De Eerste Wereldoorlog begon op 28 juli 1914 en duurde tot 11 november 1918. Er vielen 16 miljoen slachtoffers en bracht de algehele economie aan het wankelen.
Begin juli 1914 zien we in de dagboeken al de eerste notities verschijnen, die te maken hebben met de komende dreiging. Nederland zou echter neutraal blijven.
Op maandag 13 juli 1914 lezen we de volgende aantekening: “Huize Padua Boekel inlevering van wapenen, kleding enz.”
Vrijdag 31 juli 1914 ontvangt de burgemeester een telegram, waarin gevraagd wordt met spoed alle landweermannen en verlofgangers van de Nationale Militie op te roepen. Deze aantekening is met rood onderstreept en onderaan de pagina staat met grote letters
“Europeesche crisis! Nederland in oorlogsgevaar!”
Het is dinsdag 11 augustus 1914 en de burgemeester schrijft “Noordbrabant in staat van oorlog verklaard”. Twee dagen later, donderdag 13 augustus: “Nederland in staat van oorlog verklaard”. Beiden met een dikke rode streep eronder.

Overzicht:
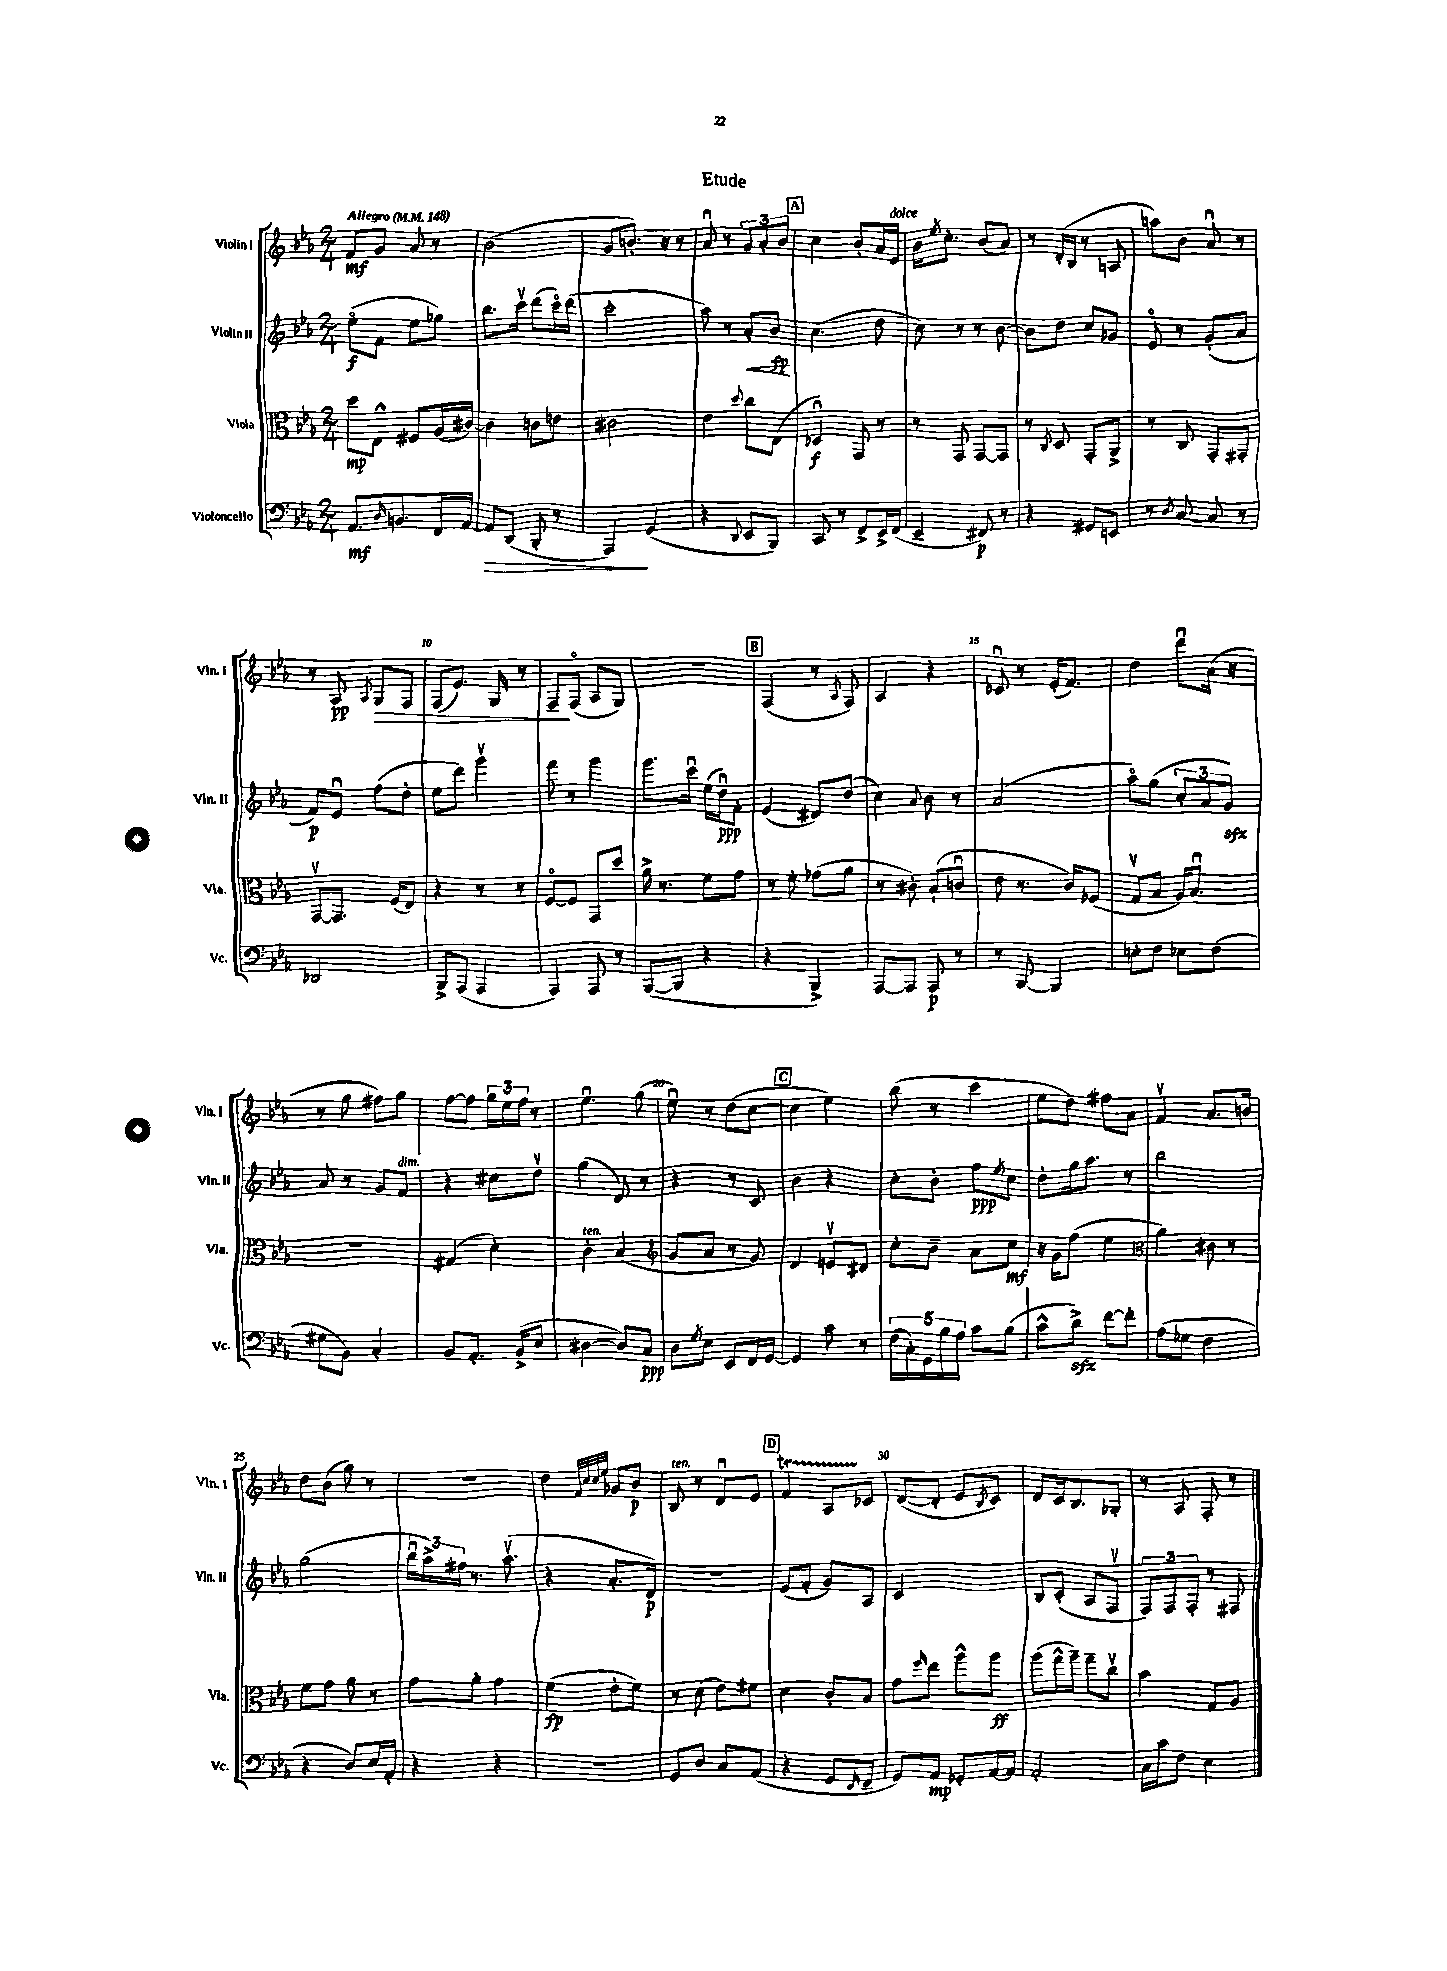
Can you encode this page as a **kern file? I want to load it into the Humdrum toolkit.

**kern	**kern	**kern	**kern
*staff4	*staff3	*staff2	*staff1
*clefF4	*clefC3	*clefG2	*clefG2
*k[b-e-a-]	*k[b-e-a-]	*k[b-e-a-]	*k[b-e-a-]
*M2/4	*M2/4	*M2/4	*M2/4
*MM148	*MM148	*MM148	*MM148
8.AA-	8dd	(8ee-o	8f
.	8E-^^	8f	8g
16qqD	.	.	.
8.BB	.	.	.
.	8F#	8ee-	8a-
16FF	(16A-	8gg-)	8r
[16AA-	[16c#)	.	.
=	=	=	=
8AA-]	4c#]	8.bb-	(2b-
(8DD	.	.	.
.	.	16cccv	.
8BBB-'	8c	(8ddd	.
8r	8e	16ccco)	.
.	.	(16ddd	.
=	=	=	=
4AAA-)	2c#	2ccc'	8g
.	.	.	8.b')
(4GG	.	.	.
.	.	.	16r
.	.	.	8r
=	=	=	=
4r	4e-	8aa-)	8a-u
.	.	8r	8r
8qqDD	8qqdd	.	.
8EE-	8cc	8a-'	12g
.	.	.	12a-'
8BBB-)	(8E-	8b-	.
.	.	.	12b-
=	=	=	=
8CC	4D-u)	(4.cc	4cc
8r	.	.	.
8FF^	8GG	.	8b-'
16EE-^	8r	8dd	16a-
(16FF	.	.	16e-
=	=	=	=
4EE-~	8r	8cc)	16b-
.	.	.	8qee-
.	.	.	8.cc'
.	8GG	8r	.
8FF#)	[8GG	8r	(8b-
8r	8GG]	[8b-	8a-)
=	=	=	=
4r	8r	8b-]	8r
.	8qC	.	.
.	8D	8dd	(16d'
.	.	.	16B-
8GG#	8GG'	8cc	8r
8EE	8AA-^	8g-	8A
=	=	=	=
8r	8r	8e-o	8aa)
8qD	.	.	.
[8C	8C	8r	8b-
8C]	8GG'	(8g'	8a-u
8r	8GG#'	8a-	8r
=	=	=	=
2DD-	[8GGv	8f)	8r
.	8.GG]	8e-u	8A-
.	.	.	8qA-
.	.	(8ff	8G
.	(16F	.	.
.	8E-)	8dd'	8F
=	=	=	=
8BBB-^	4r	8ee-	(8F
(8AAA-	.	8ddd)	8.e-)
4AAA-	8r	4gggv	.
.	.	.	16G
.	8r	.	8r
=	=	=	=
4AAA-)	[8Fo	8fff	8F~
.	8F]	8r	(8Fo
8AAA-	8GG	4ggg	8A-
8r	8dd	.	8G)
=	=	=	=
([8BBB-	16a-^	8.ggg	2r
.	8.r	.	.
8BBB-]	.	.	.
.	.	16cccu	.
4r	8f	(16ee-	.
.	.	16ddu)	.
.	8g	8f'	.
=	=	=	=
4r	8r	(4e-	(4F
.	8f'	.	.
4BBB-^)	(8g-	8d#)	8r
.	.	.	8qA-
.	8a-	(8dd	8F)
=	=	=	=
[8AAA-	8r	4cc)	4A-
8AAA-]	8c#')	.	.
.	.	8qqa-	.
8AAA-	(8B-`	8b-	4r
8r	8cu	8r	.
=	=	=	=
8r	8e-	(2a-	8c-u
[8BBB-	8.r	.	8r
4BBB-]	.	.	(16e-'
.	16c)	.	8.f)
.	(8F-	.	.
=	=	=	=
8E'	8Gv	8aa-o)	4dd
8F	8B-	(8gg	.
8E-	16A-)	12cc'	8dddu
.	8.B-u	.	.
.	.	12a-	.
(8F	.	.	(16a-
.	.	12g)	.
.	.	.	16r
=	=	=	=
8G#	2r	8a-	8r
8BB-)	.	8r	8gg
4C'	.	8g	8ff#)
.	.	8f	8gg
=	=	=	=
8BB-	(4G#	4r	[8ff
8.AA-'	.	.	8ff]
.	4d')	8cc#	24gg
.	.	.	24ee-
(16BB-^	.	.	.
.	.	.	24ff
8E-	.	8ddv	8r
=	=	=	=
[4D#	4c'	(4gg	4.ee-u
8D#])	(4B-	8d)	.
8C	.	8r	(8gg
=	=	=	=
*	*clefG2	*	*
8D	8g	4r	8ee-u)
8qG	.	.	.
8E-	8a-	.	8r
8EE-	8r	8r	(8dd
16FF	8g)	8c	[8cc
[16GG	.	.	.
=	=	=	=
4GG]	4d	4b-	4cc]
8c	8ev	4r	4ee-)
8r	8d#	.	.
=	=	=	=
(20F	8cc'	8cc'	(8bb-
20C')	.	.	.
20GG	.	.	.
.	8b-~	8b-'	8r
20B-	.	.	.
20A-	.	.	.
8c	8a-	8ff	4ccc
.	.	8qee-	.
(8B-	8cc	8cc	.
=	=	=	=
8c^^	16r	8dd'	8ee-
.	16g	.	.
8d^)	(8ff	16gg	8dd)
.	.	8.aa-	.
[8f	4ee-	.	8ff#
8f']	.	8r	8a-
=	=	=	=
*	*clefC3	*	*
(8A-	4a-)	2bb-	4fv
8G-	.	.	.
4F	8c#	.	8.a-
.	8r	.	.
.	.	.	16b
=	=	=	=
4r	8f	(2gg	8dd
.	8g	.	(8b-
8D)	8a-	.	8gg)
16E-	8r	.	8r
16AA-'	.	.	.
=	=	=	=
4r	8g	24bb-u	2r
.	.	24aa-^)	.
.	.	24ff#	.
.	8a-'	8.r	.
4r	4g	.	.
.	.	(8.aa-v	.
=	=	=	=
2r	(4f	4r	4dd
.	.	.	32qqf
.	.	.	32qqcc
.	.	.	32qqcc
.	.	.	32qqee-
.	8e-'	8.a-'	8g-
.	8f)	.	8b-
.	.	16d)	.
=	=	=	=
8GG	8r	2r	8B-
8D	(8d	.	8r
8C	8e-)	.	8du
(8AA-	8f#	.	8e-
=	=	=	=
4r	4d	(8e-	4f
.	.	8f'	.
8GG	8c'	8g)	8A-
16qqEE-	.	.	.
8FF~	8B-	8A-	8c-
=	=	=	=
8GG)	8g	2c	([8d
.	16qqff	.	.
8AA-	8ee-	.	8d']
8GG-'	8aa-^^	.	8e-
.	.	.	8qB-
[16AA-	8aa-	.	8c)
16AA-]	.	.	.
=	=	=	=
2AA-'	(8aa-	8B-	8d
.	16gg^^	(8c'	16c
.	16aa-~)	.	8.B-
.	8gg~	8A-	.
.	8ccv	8Fv	8G-'
=	=	=	=
16C	4b-	12F)	8r
16c	.	.	.
.	.	12F	.
8F	.	.	8A-
.	.	12F'	.
4E-	8G	8r	8F'
.	8A-	8F#	8r
==	==	==	==
*-	*-	*-	*-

Te maken opdrachten:
1) Op welke dag werd volgens de tekst over de Eerste Wereldoorlog Noord-Brabant in staat van oorlog verklaard?
2) Neem uit de tekst over de Eerste Wereldoorlog letterlijk alles over vanaf "Op maandag 13" tot en met "rode streep eronder.".

Uitwerkingen:
1) Op dinsdag 11 augustus 1914.

2)
Op maandag 13 juli 1914 lezen we de volgende aantekening: “Huize Padua Boekel inlevering van wapenen, kleding enz.”
Vrijdag 31 juli 1914 ontvangt de burgemeester een telegram, waarin gevraagd wordt met spoed alle landweermannen en verlofgangers van de Nationale Militie op te roepen. Deze aantekening is met rood onderstreept en onderaan de pagina staat met grote letters
“Europeesche crisis! Nederland in oorlogsgevaar!”
Het is dinsdag 11 augustus 1914 en de burgemeester schrijft “Noordbrabant in staat van oorlog verklaard”. Twee dagen later, donderdag 13 augustus: “Nederland in staat van oorlog verklaard”. Beiden met een dikke rode streep eronder.